The Gutenberg Scraper is a tool designed to scrape content from Project Gutenberg. But how does it work?

The Gutenberg Scraper uses parallelism and other technologies to speed up the scraping process for Node.js applications. It is primarily built with TypeScript.

If you'd like to use this scraper, here's an example of how to set it up:

You’ll likely notice a file named index.ts. This is where you can begin. By default, it will contain some example code, such as:

import { Scraper } from './Scraper';

const scraper = new Scraper({
  useBooknum: [12, 50],  // Scrape books from 12 to 50
  FormatOutput: 'csv',   // Output format will be CSV
  userAgent: 'Mozilla/5.0',
  timeout: 5000          // Set a timeout for requests
}, 10, 3); // Scrape 10 books at once and retry 3 times in case of failure

scraper.scrape();

In this example:

  • useBooknum: [12, 50] specifies the range of books to scrape, from book number 12 to 50.
  • FormatOutput: 'csv' indicates that the output will be in CSV format. You can also choose other formats, such as CSV, TXT, or JSON.
  • userAgent: 'Mozilla/5.0' sets a custom user-agent to help prevent the scraper from being blocked by the website.
  • timeout: 5000 sets the timeout for each request to 5000 milliseconds (5 seconds).
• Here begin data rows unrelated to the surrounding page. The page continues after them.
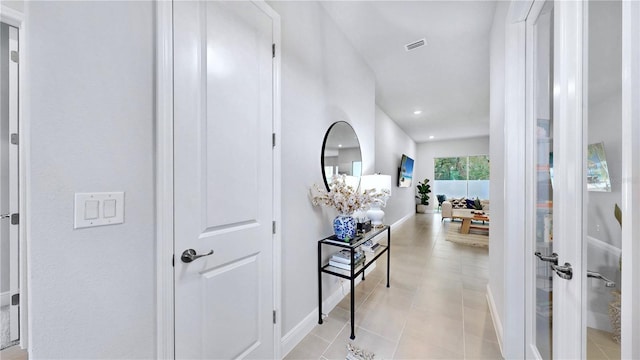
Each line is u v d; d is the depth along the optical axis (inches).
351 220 77.2
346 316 79.0
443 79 138.9
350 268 74.6
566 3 35.8
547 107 45.1
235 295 49.3
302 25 71.2
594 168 31.1
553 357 40.5
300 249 69.9
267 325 56.6
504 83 58.9
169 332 38.4
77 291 30.0
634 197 20.8
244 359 51.2
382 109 198.1
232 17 48.6
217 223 45.5
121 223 33.5
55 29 28.1
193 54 41.7
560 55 37.0
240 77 50.2
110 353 32.7
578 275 33.5
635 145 20.7
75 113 29.5
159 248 37.0
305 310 71.3
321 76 80.5
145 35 36.0
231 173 48.3
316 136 77.5
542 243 47.6
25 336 48.9
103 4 31.9
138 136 35.2
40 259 27.5
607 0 28.3
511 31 55.0
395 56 113.0
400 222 254.8
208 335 44.2
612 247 27.9
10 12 51.3
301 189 70.6
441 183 351.9
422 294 93.7
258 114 54.4
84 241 30.4
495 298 74.0
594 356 31.0
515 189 54.5
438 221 269.0
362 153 111.4
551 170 43.8
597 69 30.2
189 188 40.9
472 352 61.7
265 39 56.3
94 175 31.1
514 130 54.5
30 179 26.7
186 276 40.6
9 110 62.9
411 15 84.5
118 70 33.2
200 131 42.8
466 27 90.4
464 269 121.0
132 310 34.8
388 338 67.6
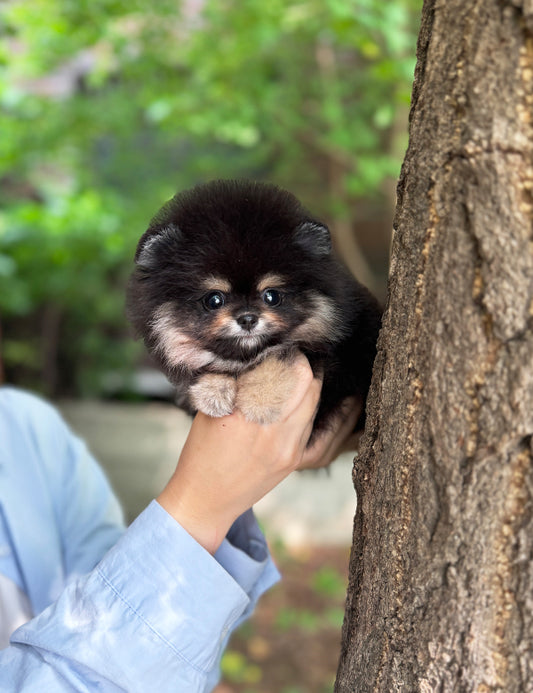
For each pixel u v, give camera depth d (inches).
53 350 84.1
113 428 71.6
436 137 15.9
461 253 15.6
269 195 22.8
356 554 18.0
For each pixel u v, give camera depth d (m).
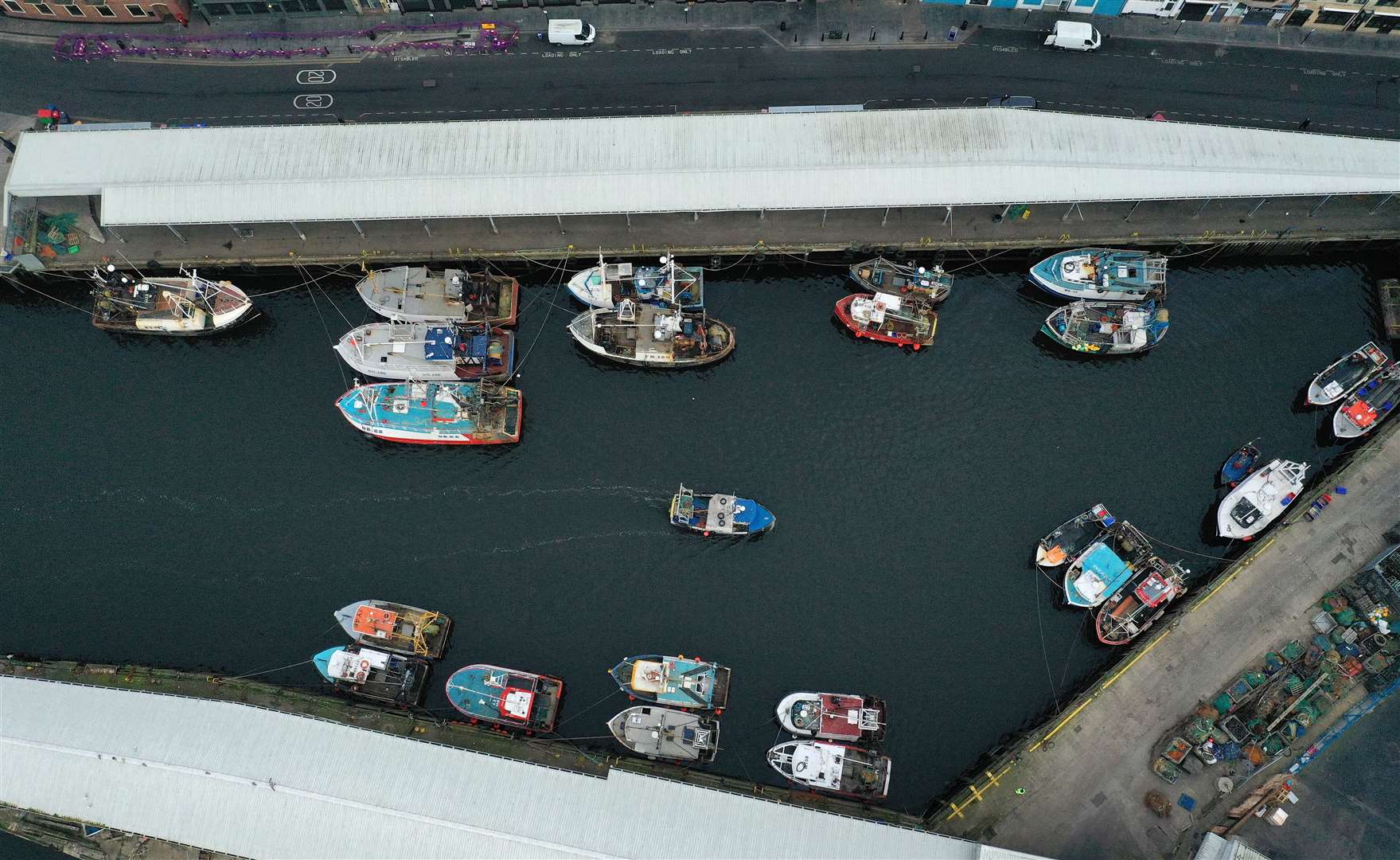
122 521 88.56
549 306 95.19
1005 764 80.00
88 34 101.44
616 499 89.44
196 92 99.19
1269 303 95.75
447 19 101.88
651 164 91.12
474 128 92.88
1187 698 81.62
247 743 76.12
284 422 91.69
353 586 86.56
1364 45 100.44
The second part of the constructor, 10 and 3, represents:

  • 10: The number of parallel requests to make at once. This allows the scraper to scrape multiple books simultaneously, speeding up the process.
  • 3: The number of retry attempts in case a request fails. If a book fails to scrape, the scraper will retry up to 3 times before it gives up.
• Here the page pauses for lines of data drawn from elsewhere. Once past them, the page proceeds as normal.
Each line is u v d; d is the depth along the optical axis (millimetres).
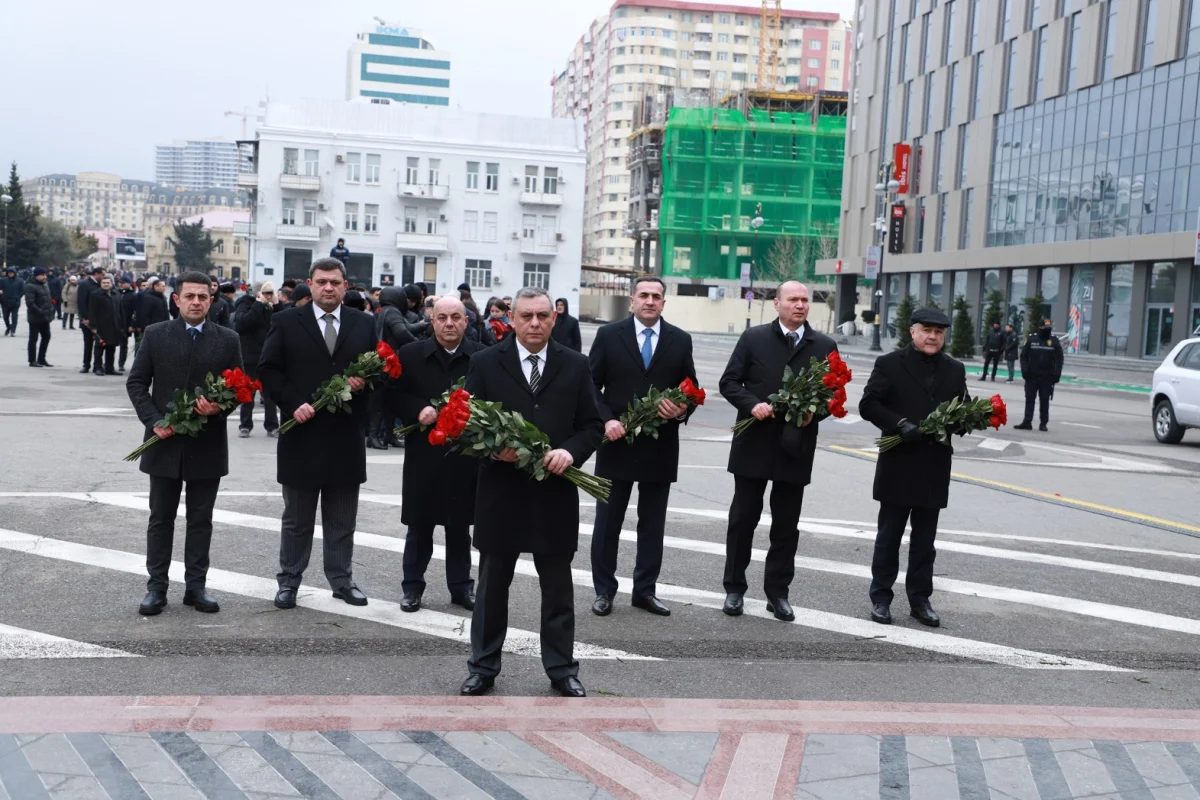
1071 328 47031
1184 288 40344
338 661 5465
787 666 5695
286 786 3900
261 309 13617
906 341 51594
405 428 6496
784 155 86125
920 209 59688
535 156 64688
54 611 6156
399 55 198250
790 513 6633
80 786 3850
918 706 5020
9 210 90875
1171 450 16422
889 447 6621
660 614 6676
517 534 4957
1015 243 51000
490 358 5195
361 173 62719
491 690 5105
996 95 52500
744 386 6789
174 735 4324
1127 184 43094
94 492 9555
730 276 87000
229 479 10547
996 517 10258
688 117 85812
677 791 3977
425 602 6723
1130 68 42750
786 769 4207
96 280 21000
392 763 4129
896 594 7352
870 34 65562
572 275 65875
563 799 3873
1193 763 4391
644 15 136500
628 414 6461
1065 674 5730
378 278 63344
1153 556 8742
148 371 6281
Once you've set this up, calling scraper.scrape() will start the scraping process based on the provided configuration. You can choose the output format to be CSV, JSON, or TXT as per your preference.

To use it first install the package by running npm i gutenbergscraper once run you can directly type in the command prompt or powershell npm i then npm run start and your done~!